But the road to a final victory was a long time coming.

The House started investigating the operation as soon as Republicans assumed the majority in 2011, ahead of President Barack Obama's re-election bid — but despite apparent judicial wins were still battling the Justice Department over documents long after Obama had left office.

The DOJ seemed to finally reach a settlement in 2018 — only to see that potential agreement thrown into question last month. And ironically, the Republican fight for Obama-era documents may have left Trump with fewer legal options in his own fight to keep documents from opposition investigators. If he opts to try, beyond legal issues, there can be political risks to stonewalling subpoenas.

"(Trump) will look like he is trying to hide something that he shouldn't be. He will be entering into unprecedented separation of powers territory," added Bardella. "We use to say at Oversight, it's not the crime, it's the cover-up that gets you. By refusing to comply with the legislative branch's constitutionally protected oversight authority, Trump could do himself even more harm than the actual investigations would produce."

That is, if he were inclined to second-guess a politically risky maneuver.

IMPEACHMENT

Some Democratic members of Congress have floated the idea of impeaching Trump. But most haven't — including the party's leaders.

In an NBC News Exit Poll, a majority of voters in the midterm election this year — 54 percent — said that they don't think Trump should be impeached, while 41 percent said he should.

Pelosi herself suggested in an interview with PBS NewsHour that aired on election night that impeachment won't be her focus — for now.

"It depends on what happens in the Mueller investigation," she said. “But (impeachment) is not unifying. And I get criticized in my own party for not being more supportive, but I'm not. If that happens, that would have to be bipartisan and the evidence would have to be so conclusive."

By introducing a seemingly impossible standard — bipartisan impeachment buy-in in a bitterly divided Washington — it might appear Pelosi was effectively ruling out the idea. She's been at pains to stress that she hasn't. "Recognize one point," Pelosi told The Atlantic's Edward-Isaac Dovere Friday after the election. "What Mueller might not think is indictable could be impeachable."

In the wake of the election this week, many Democrats said that any discussion of the "I-word" is premature.

"I haven't seen any evidence yet that would raise that, so it seems like you're skipping a few steps there," Rep. Conor Lamb, D-Pa., said on CNN. "There's a special counsel who's looking at the whole problem. We need to give him the time and space to do his job, and at any time that he finishes and presents us with his conclusions, we'll make a decision at that point."

Rep.-elect Mikie Sherrill, D-N.J., told MSNBC that she’s not interested in impeaching the president. "You know, I don't think that’s the way forward."

Rep. Eric Swalwell, D-Calif., told NBC News last week: "My sense was that health care was on the ballot and not impeachment. We should lead with the reasons the voters gave us the majority."
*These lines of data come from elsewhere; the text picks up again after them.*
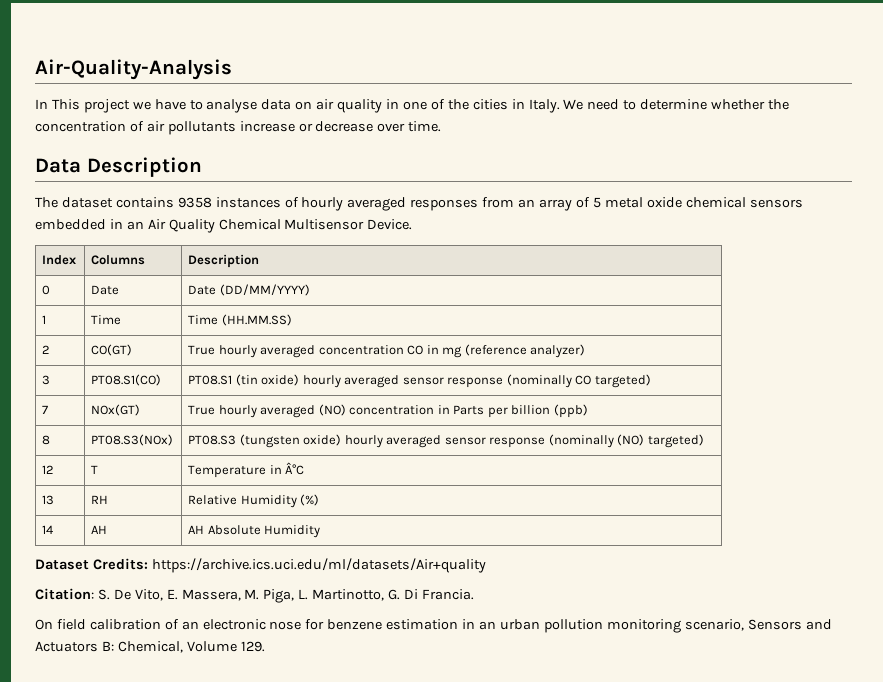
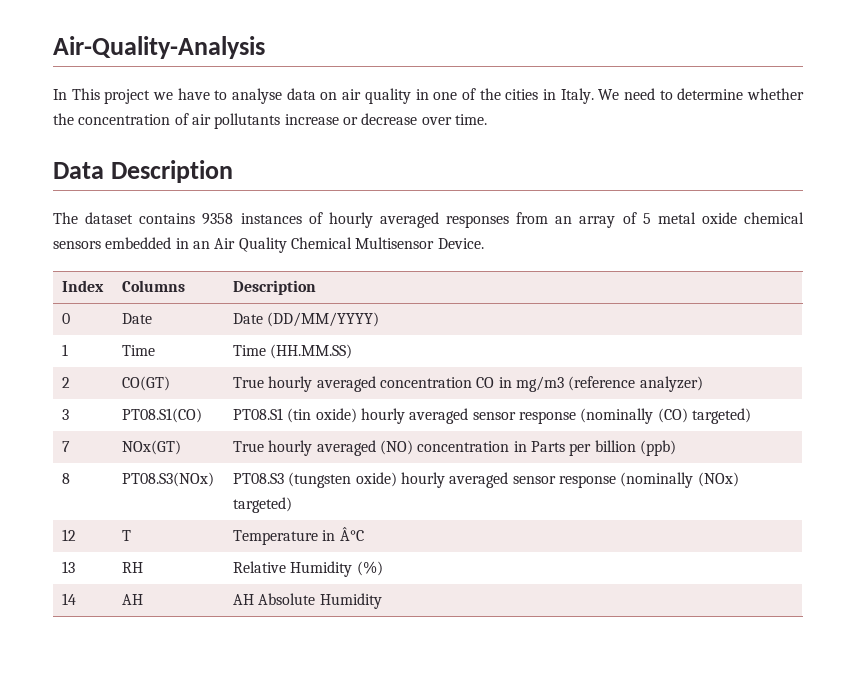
[442,346,463,358] mg -> [515,376,564,392] mg/m3
[575,375,592,385] CO -> [657,408,688,423] (CO)
[617,434,645,446] (NO) -> [697,472,739,487] (NOx)
[35,558,486,573] [35,588,474,603] [35,619,832,633] [35,641,265,653] // Dataset Credits: https://archive.ics.uci.edu/ml/datasets/Air+quality // Citation: S. De Vito, E. Massera, M. Piga, L. Martinotto, G. Di Francia. // On field calibration of an electronic nose for benzene estimation in an urban pollution monitoring scenario, Sensors and Actuators B: Chemical, Volume 129. -> (382, 601) none

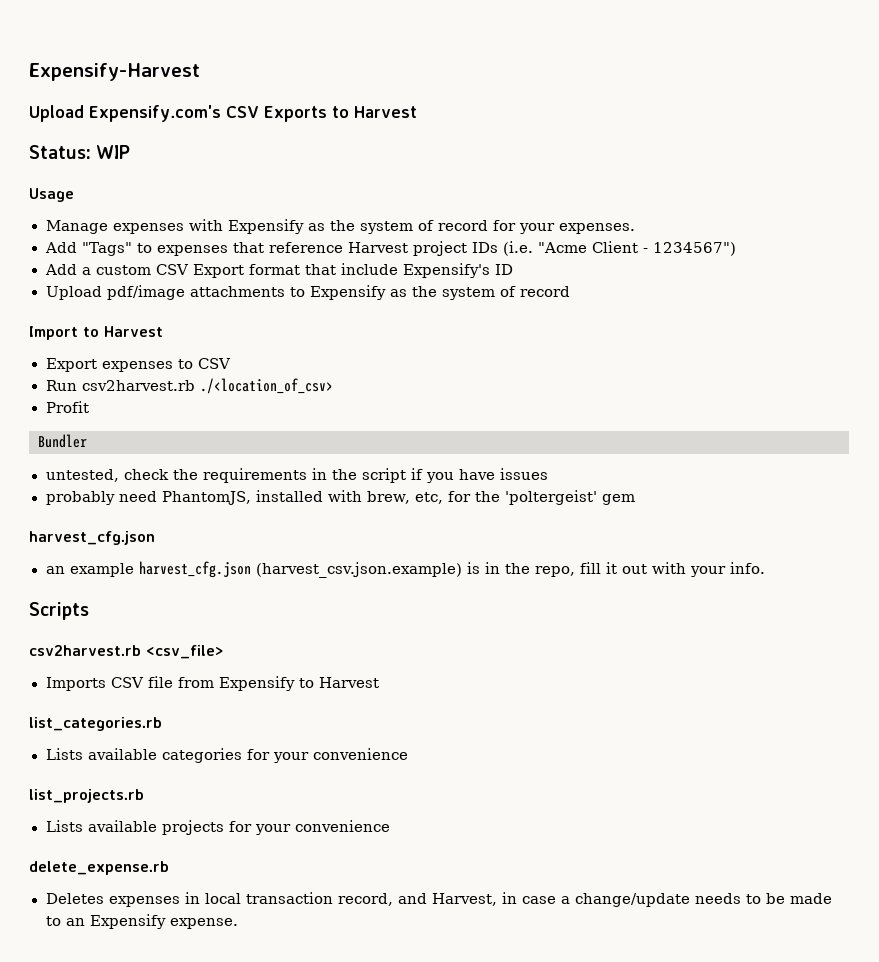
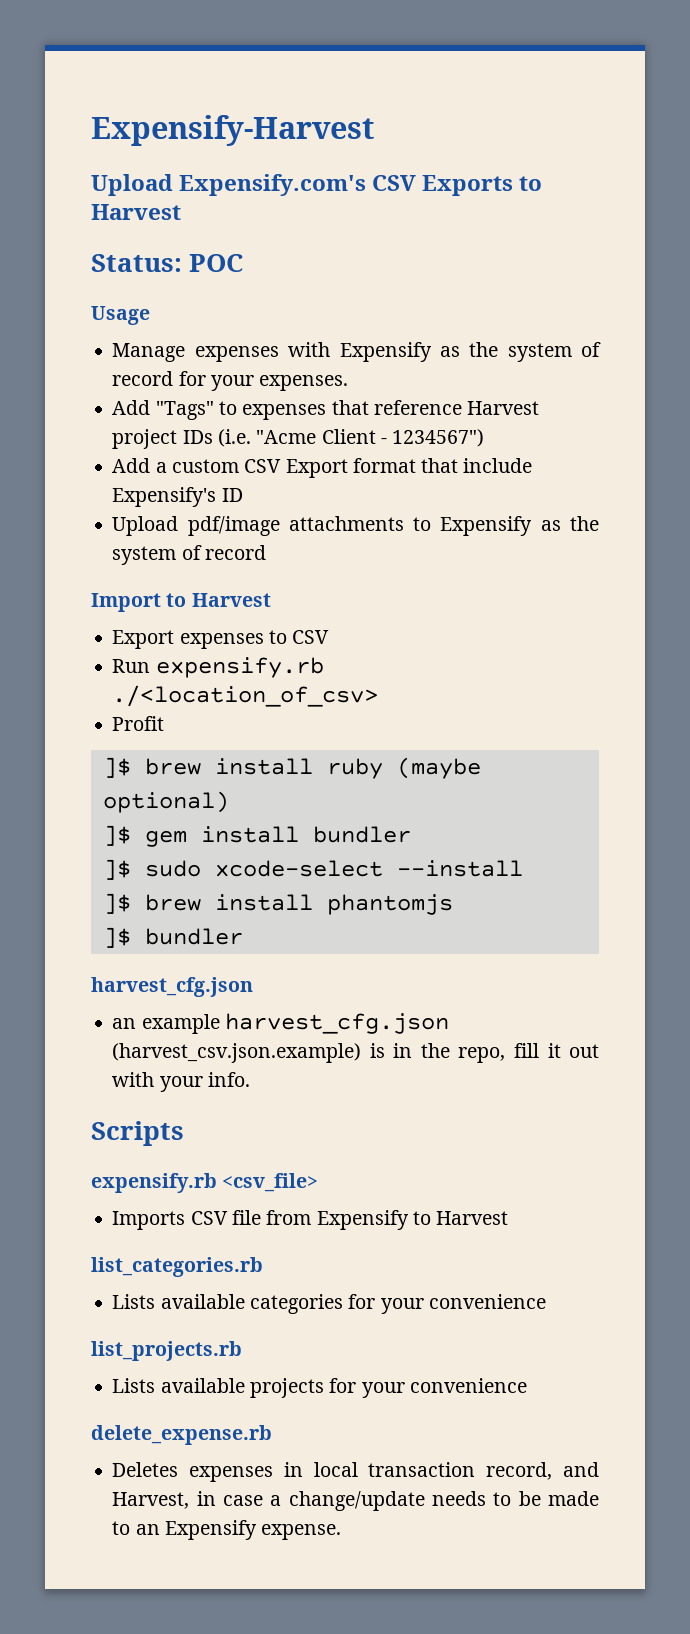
[96,145,131,159] WIP -> [189,254,244,272] POC
[81,380,195,391] csv2harvest.rb -> [155,657,324,678] expensify.rb
[38,434,87,448] [45,468,548,483] [45,490,636,505] Bundler // untested, check the requirements in the script if you have issues // probably need PhantomJS, installed with brew, etc, for the 'poltergeist' gem -> [102,757,481,779] [102,791,229,813] [102,825,411,847] [102,859,523,880] [102,893,453,915] [102,927,243,948] ]$ brew install ruby (maybe optional) // ]$ gem install bundler // ]$ sudo xcode-select --install // ]$ brew install phantomjs // ]$ bundler
[29,645,141,656] csv2harvest.rb -> [91,1173,217,1193] expensify.rb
"But we shouldn't look the other way. If there's a line of evidence to pursue, we should pursue it and do it responsibly and put together an impenetrable case that could receive bipartisan support," said Swalwell, a member of the Judiciary and Intelligence Committees.

And as Hill Democrats are quick to point out, the odds of a Republican Senate voting overwhelmingly to remove a Republican president impeached by a Democratic House currently lie somewhere between slim and none. Meanwhile, as the Senate's GOP leader pointed out last week, his party paid a steep political price two decades ago for ignoring the partisan headwinds surrounding their decision to impeach a president.

In fact, Senate Majority Leader Mitch McConnell, R-Ky., warned House Democrats Wednesday that any Trump investigations under their new majority over the next two years "might not be a smart strategy."

"The whole issue of presidential harassment is interesting. I remember when we tried it in the late '90s," he told reporters. "We impeached President Clinton. His numbers went up and ours went down."